I tripped over something in programming today while wrestling with an insanely complex problem – something I have seen before, and something I should have remembered. I remember thinking the same last time I came across it too.

Here goes… feel free to stop reading if you’re not (a) a software developer, or (b) studying to be a software developer.

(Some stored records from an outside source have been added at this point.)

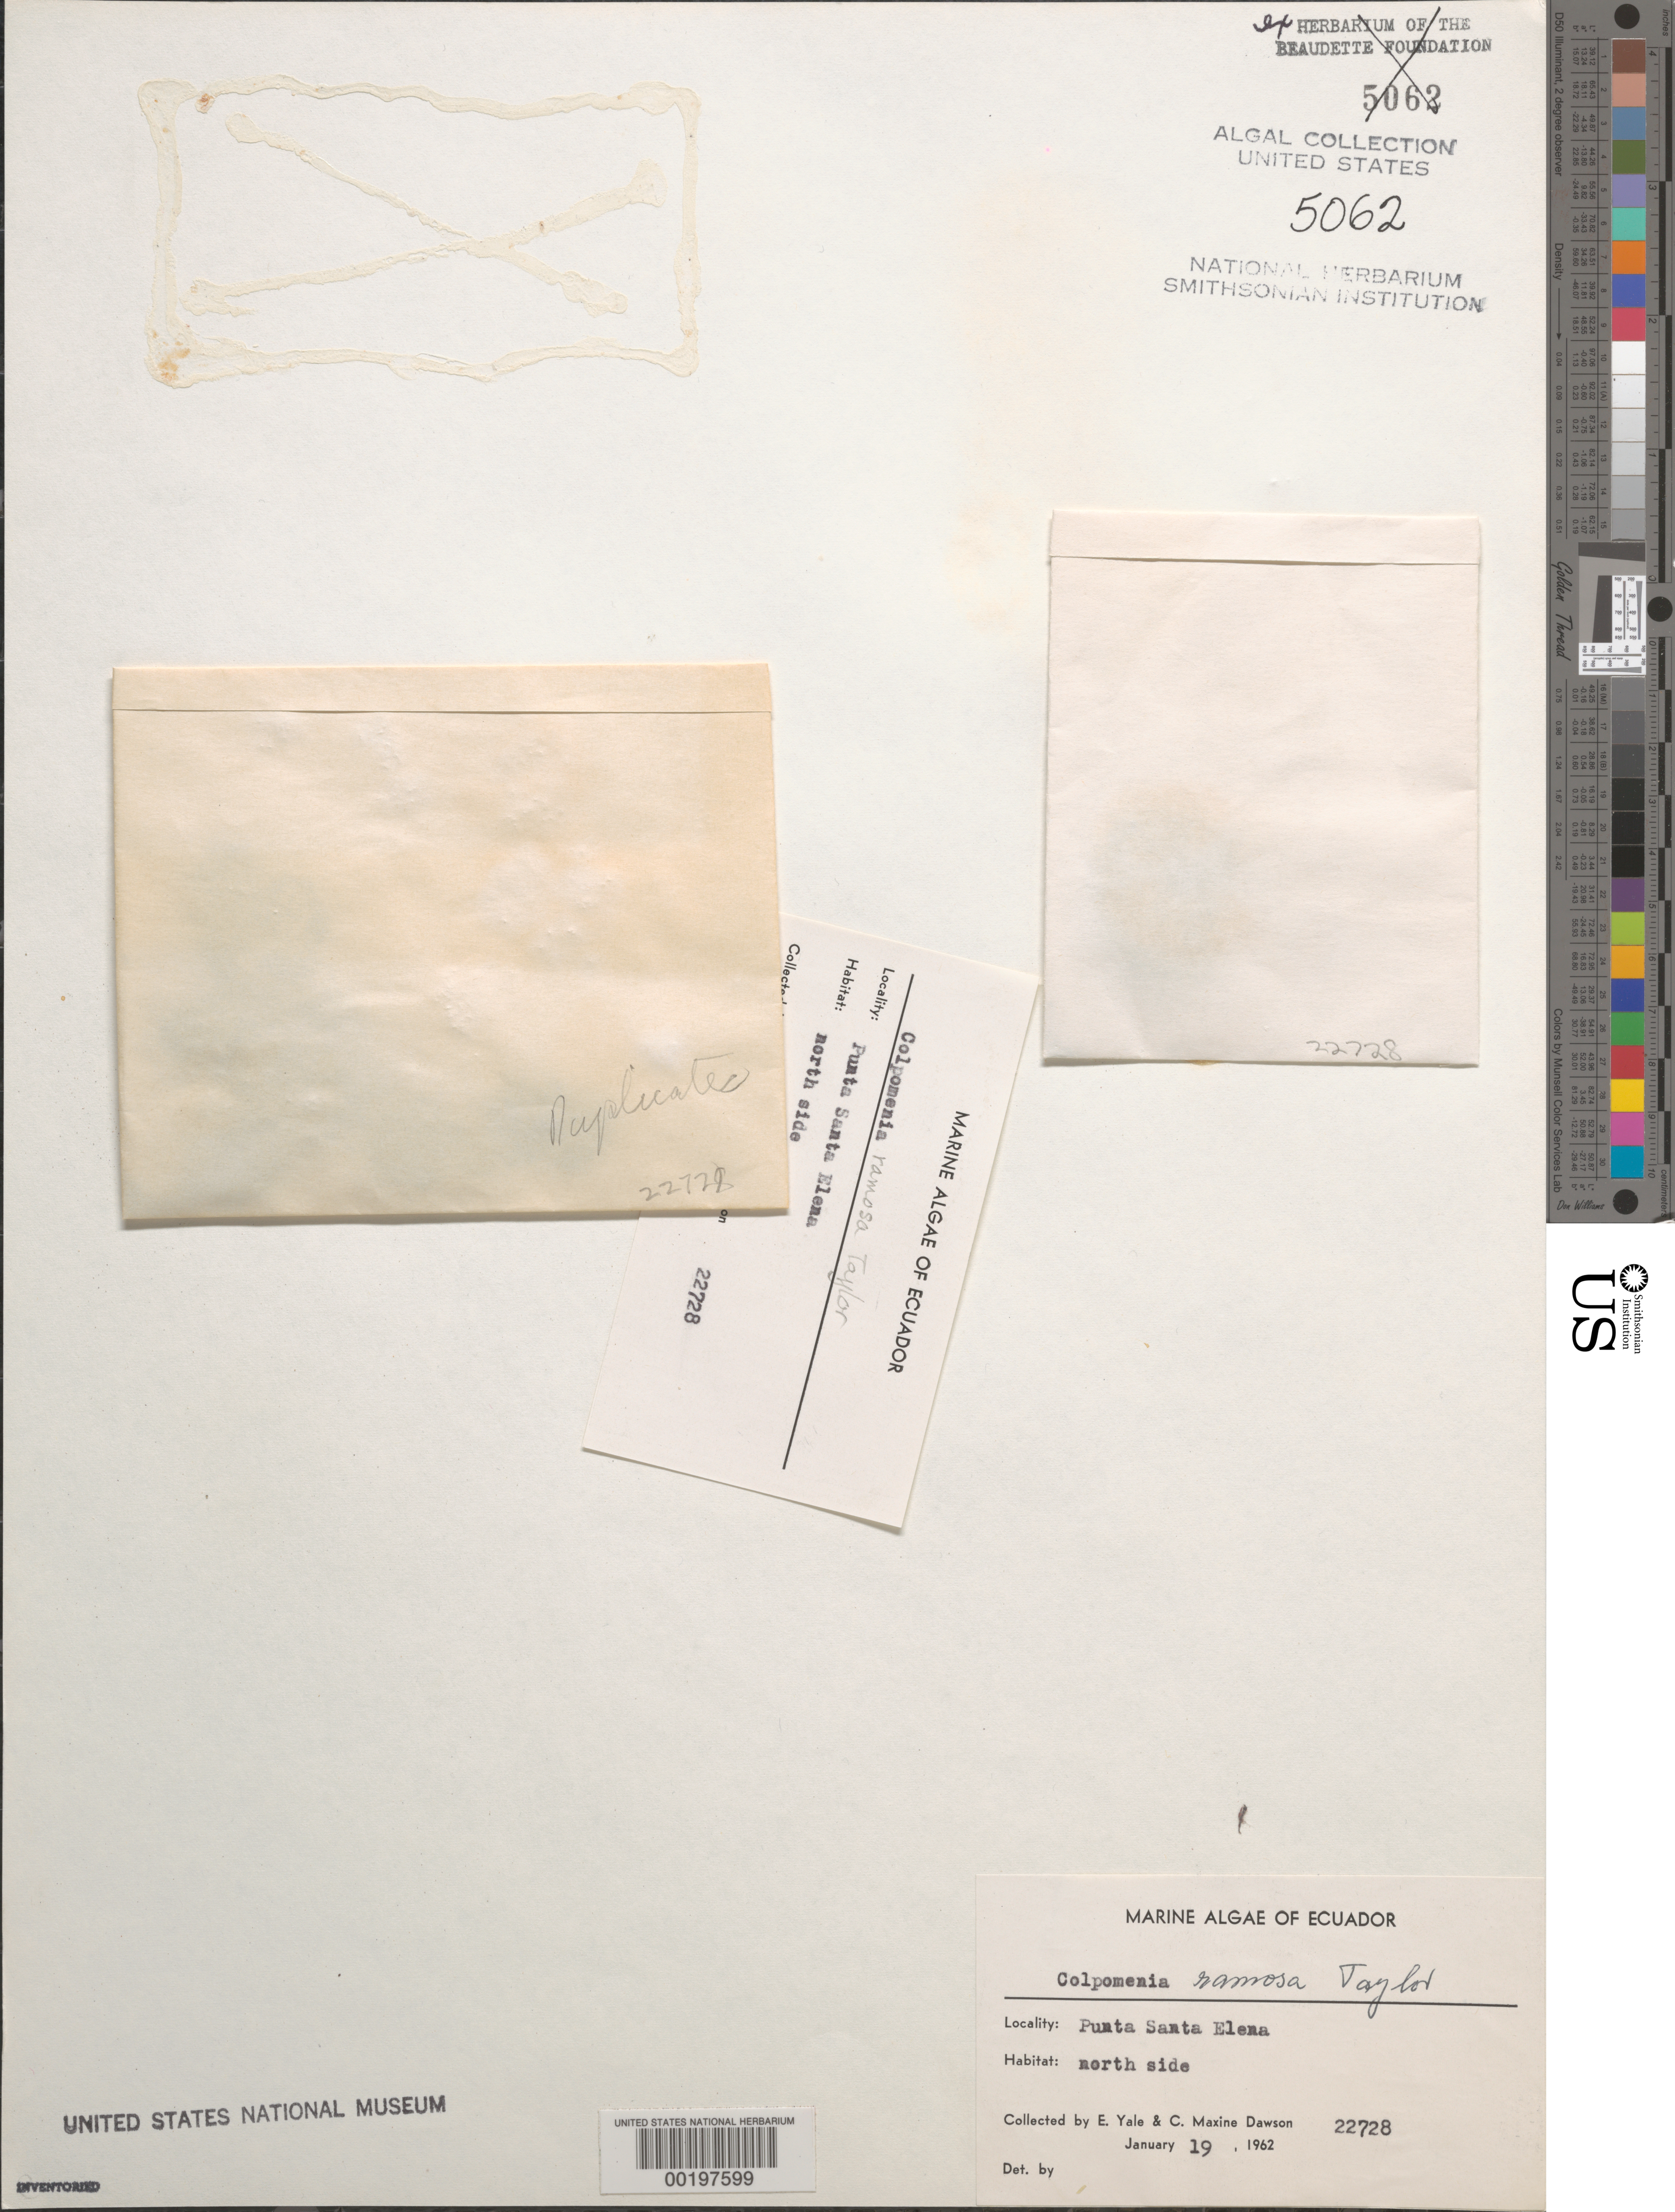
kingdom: Chromista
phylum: Ochrophyta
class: Phaeophyceae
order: Scytosiphonales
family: Scytosiphonaceae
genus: Colpomenia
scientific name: Colpomenia ramosa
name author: W.R. Taylor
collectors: E. Y. Dawson & C. M. Dawson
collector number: EYD 22728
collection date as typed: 19 Jan 1962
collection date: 1962-01-19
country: Ecuador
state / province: Guayas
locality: Punta Santa Elena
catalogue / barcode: US 5062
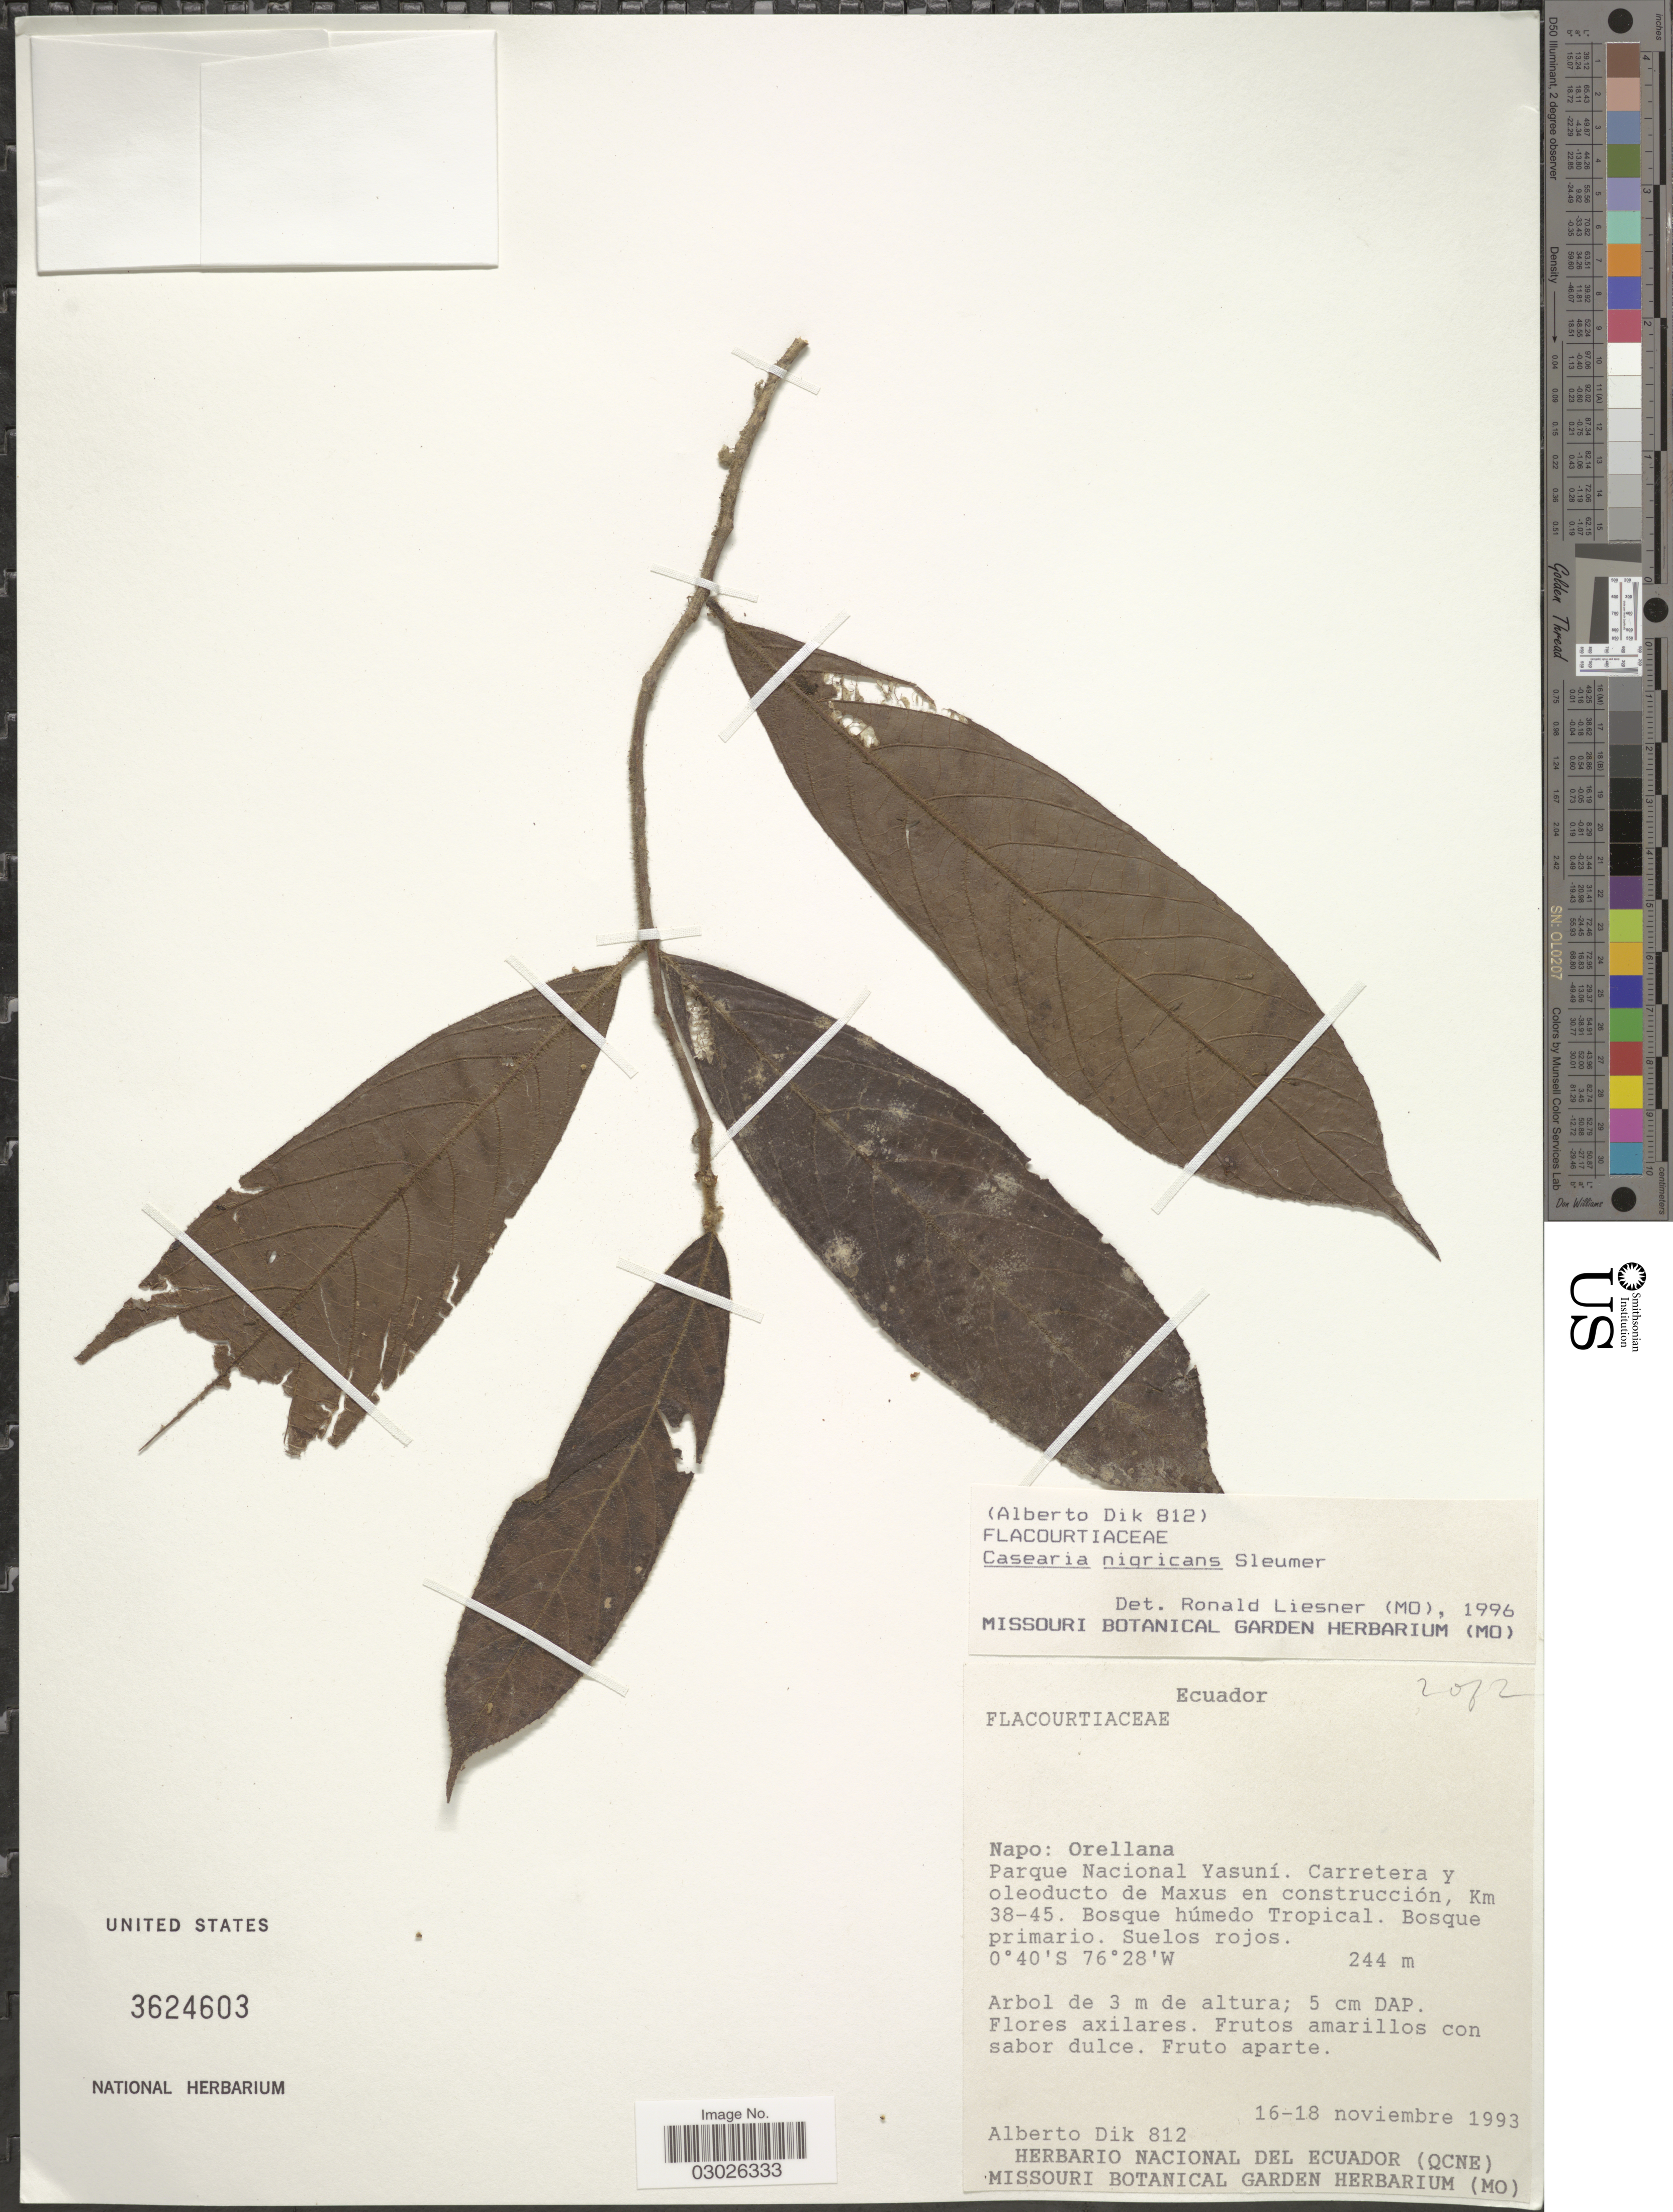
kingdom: Plantae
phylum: Tracheophyta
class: Magnoliopsida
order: Malpighiales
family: Salicaceae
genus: Casearia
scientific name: Casearia nigricans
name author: Sleumer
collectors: A. Dik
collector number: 812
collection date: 1993-11-16/1993-11-18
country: Ecuador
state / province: Napo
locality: Napo: Orellana Cantón. Parque Nacional Yasuni. Carretera y oleoducto de Maxus en construcción, Km 38-45.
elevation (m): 244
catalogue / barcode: US 3624603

When you write a C# program, you often write classes, and create objects that are based on those classes. Sometimes you will want to make a copy of an existing object. There’s a gotcha involved though.

Example code…


public class Starship
{
  public string Captain = "";
}

// we'll make a starship
Starship enterprise = new Starship();
enterprise.Captain = "Kirk";

// and then we'll make another one based on the first
Starship excelsior = enterprise;
excelsior.Caption = "Sulu";

The catch here is that now “enterprise” captain is also Sulu. Even after being a developer for over 10 years now, I still forget that objects are always referred by reference – only scope of methods they are passed into will interfere with that.

What I should have done is implemented a “Clone” method on the Starship class that specifically made a new one, and returned it.

Example…


public class Starship
{
  public string Captain = "";

  public object Clone()
  {
    Starship result = new Starship();
    result.Captain = this.Captain;
    return result;
  }
}

// and the calling code...
Starship enterprise = new Starship();
enterprise.Captain = "Kirk";

// now make the clone
Starship excelsior = (Starship)enterprise.Clone();
excelsior.Captain = "Sulu";

Implementing a clone method makes sure we do exactly what we intended to do. It turns out that the .NET “ICloneable” interface is really nasty too, because it performs a “shallow copy” by default – meaning any deep data structures within an object being cloned continue to be copied by reference unless you are very careful – but the syntax to do that is a bigger subject than I want to get into right now.

Apparently there are discussions under way to drop “ICloneable” from the .NET framework. After seeing the results of it’s default implementation today, I can understand why.